(Page text begins)

Good Clean Fun Off Paradise
June 17 - August 17, 2021
New York
Good Clean Fun Press Release
Off Paradise is pleased to present Good Clean Fun, a group exhibition featuring works by Kyoko Hamaguchi, Ray Johnson, Tony Matelli, Gordon Matta-Clark, James Rosenquist, Maximilian Schubert, Cedar Sigo, Sue Williams, Christopher Wool and Erwin Wurm.
Good Clean Fun evokes the tender days of youth, togetherness, touch, an afternoon turned all-nighter, a promise.
For me, it recalls my Seattle days, my early twenties, and the many nights I spent at the Cha Cha, a rock- and-roll-meets-tiki-bar on East Pine Street, right next to Bimbo's Bitchin' Burrito Kitchen. The Cha Cha, a place seemingly lifted from a tropical locale somewhere south of Acapulco, was all red light and black leather and velvet paintings. It was frequented on any given night by all of our friends, the local scenesters alongside the very famous.
Because the year was 2000 and no such bans had yet passed, we could still smoke and the bar kept little black matchbooks that read Cha Cha on the front and “good clean fun,” exclamation mark, on the back. I remember being at once utterly confused and entirely bemused by this expression. I had never heard anything like it, and, to this day, it remains as mysterious, sexy and evocative as it was for me then. Never elucidated. Three words as one. GOOD. CLEAN. FUN.
During the biggest snowstorm of this past winter, I was reminded of some good clean fun when I came across Gordon Matta-Clark’s Belly Curtain, an Homage to Christo's Valley Curtain, a delightful work from 1971 being offered in Sotheby’s sale of highly personal pieces from the collection of Christo and Jeanne- Claude.

(Page text ends)

What is required: Reproduce the passage of the press release from "During the biggest" to "and Jeanne- Claude." verbatim. The rows that follow were drawn from a source unrelated to the press release.

(Provided records begins)

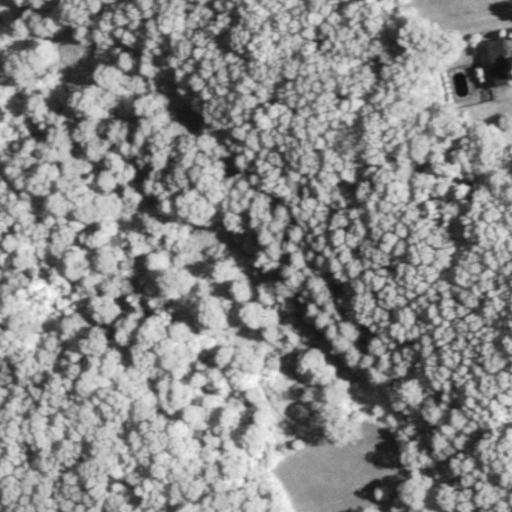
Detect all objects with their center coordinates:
building: (495, 61)
building: (497, 62)
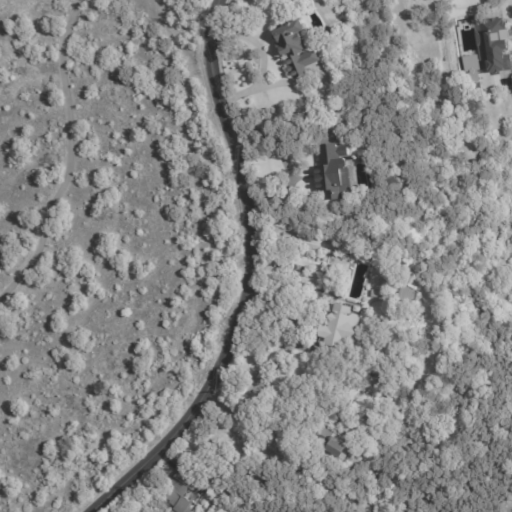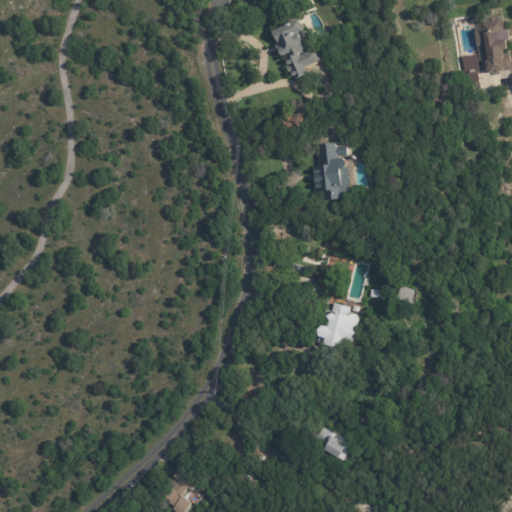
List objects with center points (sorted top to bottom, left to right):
building: (496, 46)
building: (293, 47)
building: (294, 49)
road: (260, 60)
building: (331, 172)
building: (334, 172)
road: (242, 279)
building: (397, 280)
building: (378, 294)
building: (409, 295)
building: (339, 328)
building: (340, 331)
building: (331, 443)
building: (344, 447)
road: (278, 454)
building: (180, 489)
building: (181, 491)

(Provided records ends)

Result of this exercise:
During the biggest snowstorm of this past winter, I was reminded of some good clean fun when I came across Gordon Matta-Clark’s Belly Curtain, an Homage to Christo's Valley Curtain, a delightful work from 1971 being offered in Sotheby’s sale of highly personal pieces from the collection of Christo and Jeanne- Claude.